Die objektive Beschaffenheit des Fahrzeugs der Klägerin lässt nach Auffassung des erkennenden Senats dessen Einordnung als anderes Fahrzeug, nämlich als Zugmaschine, ebenso wenig zu, wie dieses bei dem dem Fahrzeug der Klägerin unstreitig ähnlichen Fahrzeug der Fall war, das Gegenstand des Urteils des Senats in BFHE 194, 477, BStBl II 2001, 451 war.
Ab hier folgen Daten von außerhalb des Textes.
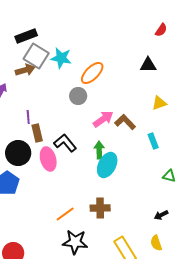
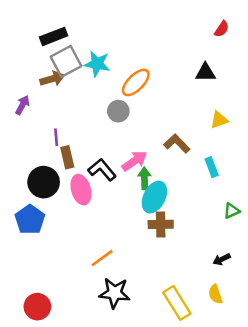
gray square: (36, 56) -> (66, 61), turned 30
pink arrow: (103, 119) -> (134, 161), moved
green triangle: (169, 176) -> (232, 211), turned -40
brown cross: (100, 208) -> (161, 224), moved

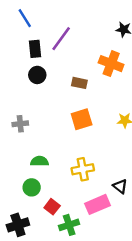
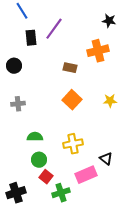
orange cross: (111, 64) -> (98, 51), turned -35
black circle: (37, 75) -> (14, 66), moved
orange square: (82, 119) -> (72, 100), turned -30
green circle: (32, 187) -> (39, 160), moved

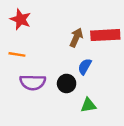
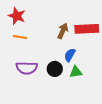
orange line: (17, 54) -> (20, 37), moved
green triangle: (88, 105) -> (76, 72), moved

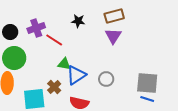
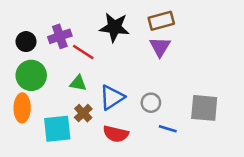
black star: (78, 21) -> (114, 27), size x1.6
green triangle: (64, 64) -> (78, 83), moved
blue line: (147, 99) -> (168, 129), moved

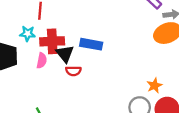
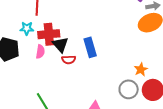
blue rectangle: (91, 44) -> (90, 47), moved, turned 66

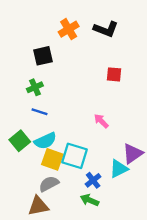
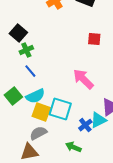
black square: (43, 56) -> (18, 33), moved, turned -36
blue line: (40, 112) -> (30, 71), turned 32
pink arrow: (101, 121) -> (83, 79), size x1.6
blue cross: (93, 180) -> (85, 125), moved

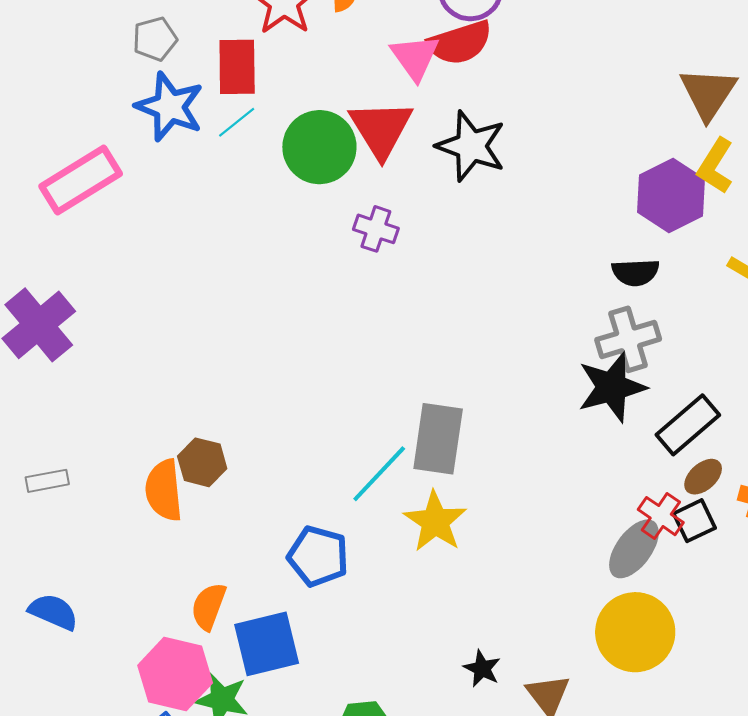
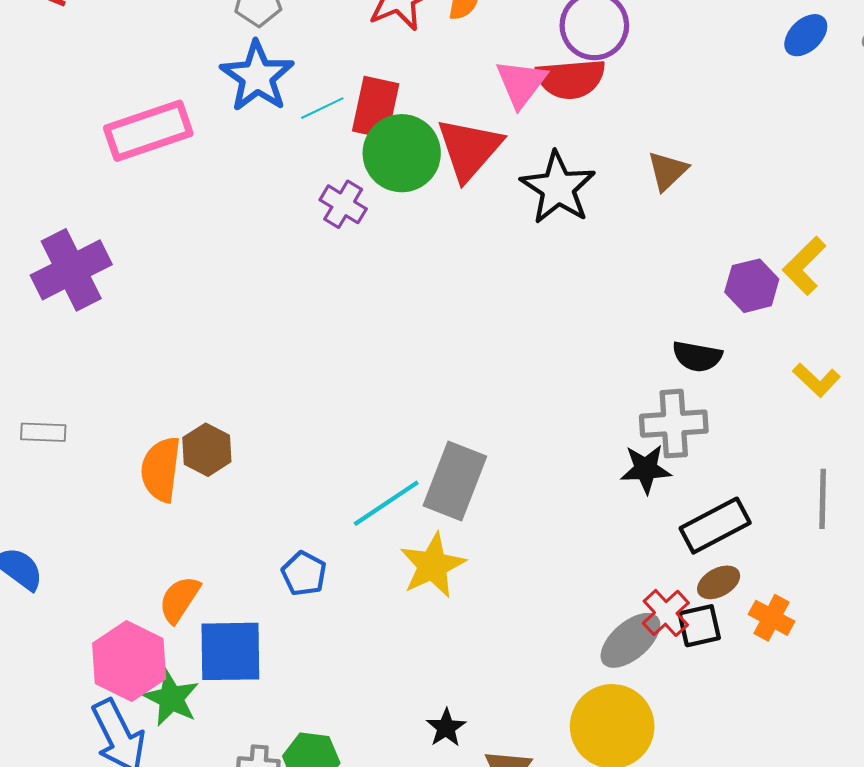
red rectangle: (237, 67) -> (376, 107), moved
brown triangle: (708, 93) -> (667, 171), moved, size x0.7
purple hexagon: (671, 195) -> (752, 286), size x0.7
purple cross: (376, 229) -> (343, 204), moved
black star: (612, 387) -> (646, 469), size x0.7
blue pentagon: (318, 556) -> (304, 574), size x0.7

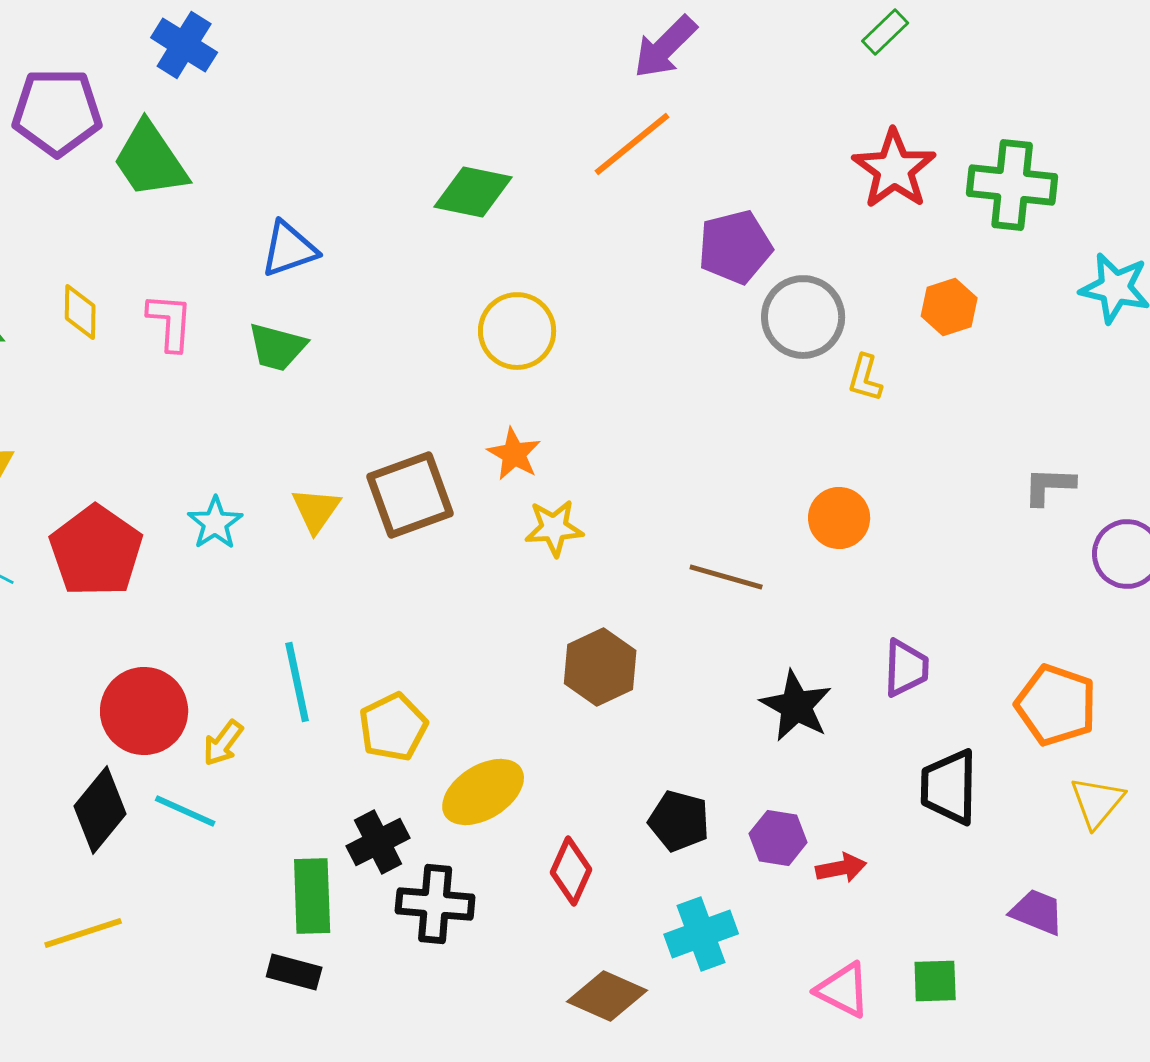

Der wesentliche Unterschied zwischen beiden Fahrzeugen, nämlich die etwas geringere Höchstgeschwindigkeit des Fahrzeuges der Klägerin (sowie dessen vom FG nicht näher gewürdigter größerer Hubraum und seine etwas höhere Leistung), rechtfertigen nicht, diesem Eignung und Bestimmung ausschließlich zum Ziehen von Lasten zuzuschreiben. Dem steht nicht entgegen, dass auch Zugmaschinen mitunter wie das Fahrzeug der Klägerin eine Höchstgeschwindigkeit von 59 km/h erreichen können. Entscheidend ist vielmehr, dass diese Höchstgeschwindigkeit selbstredend Eignung und Bestimmung des Fahrzeuges (auch) zur Personenbeförderung nicht wesentlich beeinträchtigt, nämlich die Nutzung als Freizeitgefährt im Gelände bzw. als Sportgerät, welche Verwendungsmöglichkeit nach der Verkehrsanschauung (zu deren kraftfahrzeugsteuerrechtlicher Bedeutung , BFH/NV 1991, 838, und Senatsurteil in BFH/NV 2001, 648) Fahrzeugen dieser Art (zumindest neben anderen) eigentümlich ist. Ähnlich verhält es sich mit dem vom FG hervorgehobenen Wellenantrieb auf alle vier Räder und der Anhängerkupplung, die beide auch das Fahrzeug in BFHE 194, 477, BStBl II 2001, 451 aufwies. Wenn auch diese Einrichtungen bei einem Fahrzeug wie dem strittigen in erster Linie für seine Verwendung als Zugmaschine nützlich oder gar notwendig sein mögen, so ist doch nicht erkennbar oder vom FG festgestellt, inwieweit sie das Fahrzeug für eine Verwendung (auch) zur Personenbeförderung ungeeignet machen oder jedenfalls insoweit einerseits so nutzlos, andererseits aber für die Beschaffenheit des Fahrzeuges so prägend wären, dass daraus trotz fortbestehender Eignung zur Personenbeförderung geschlossen werden könnte, das Fahrzeug sei jedenfalls nicht (auch) zur Personenbeförderung, sondern ausschließlich oder doch ganz überwiegend zum Ziehen von Lasten bestimmt, so dass seine Eignung für eine andere Verwendung dahinter gleichsam zurücktritt.